Strong Potential Gradients and Electron Confinement in ZnO Nanoparticle Films: Implications for Charge-Carrier Transport and Photocatalysis

Zinc oxide (ZnO) nanomaterials are promising components for chemical and biological sensors and photocatalytic conversion and operate as electron collectors in photovoltaic technologies. Many of these applications involve nanostructures in contact with liquids or exposed to ambient atmosphere. Under these conditions, single-crystal ZnO surfaces are known to form narrow electron accumulation layers with few nanometer spatial penetration into the bulk. A key question is to what extent such pronounced surface potential gradients can develop in the nanophases of ZnO, where they would dominate the catalytic activity by modulating charge-carrier mobility and lifetimes.

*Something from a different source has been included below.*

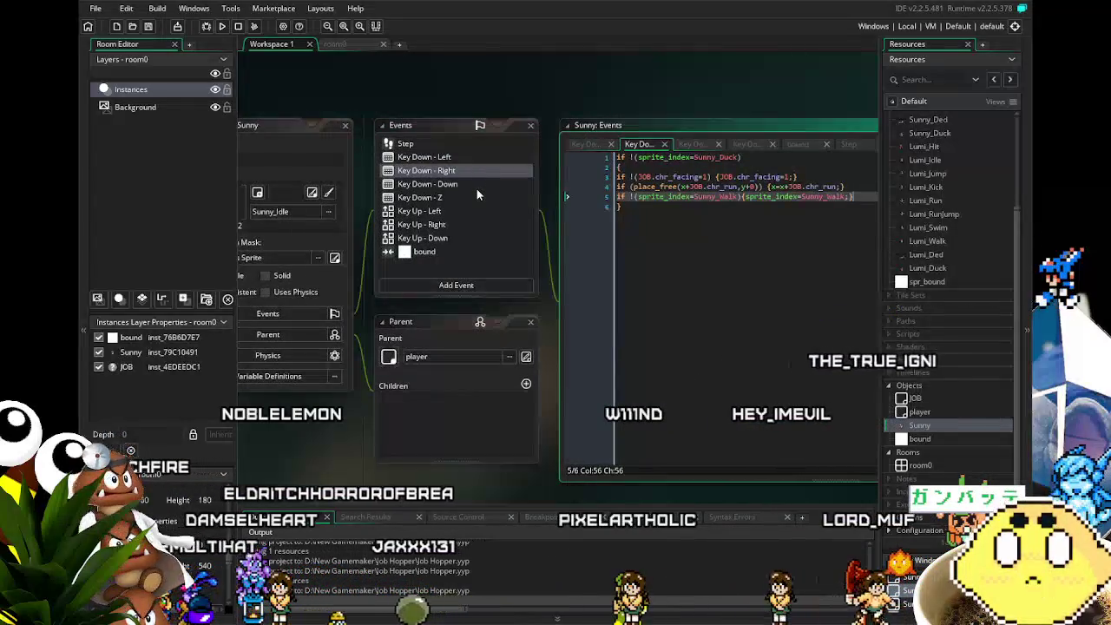
click(477, 183)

Here, we follow the temperature-dependent surface electronic structure of nanoporous ZnO with photoemission spectroscopy to reveal a sizable, spatially averaged downward band bending for the hydroxylated state and a conservative upper bound of <6 nm for the spatial extent of the associated potential gradient. This nanoscale confinement of conduction-band electrons to the nanoparticle film surface is crucial for a microscopic understanding and further optimization of charge transport and photocatalytic function in complex ZnO nanomaterials.

Automated summary

Zinc oxide (ZnO) nanomaterials are important components in chemical and biological sensors, photocatalytic conversion, and photovoltaic technologies. By studying the temperature-dependent surface electronic structure of nanoporous ZnO, researchers have revealed the crucial role of nanoscale confinement of conduction-band electrons in the charge transport and photocatalytic function of complex ZnO nanomaterials.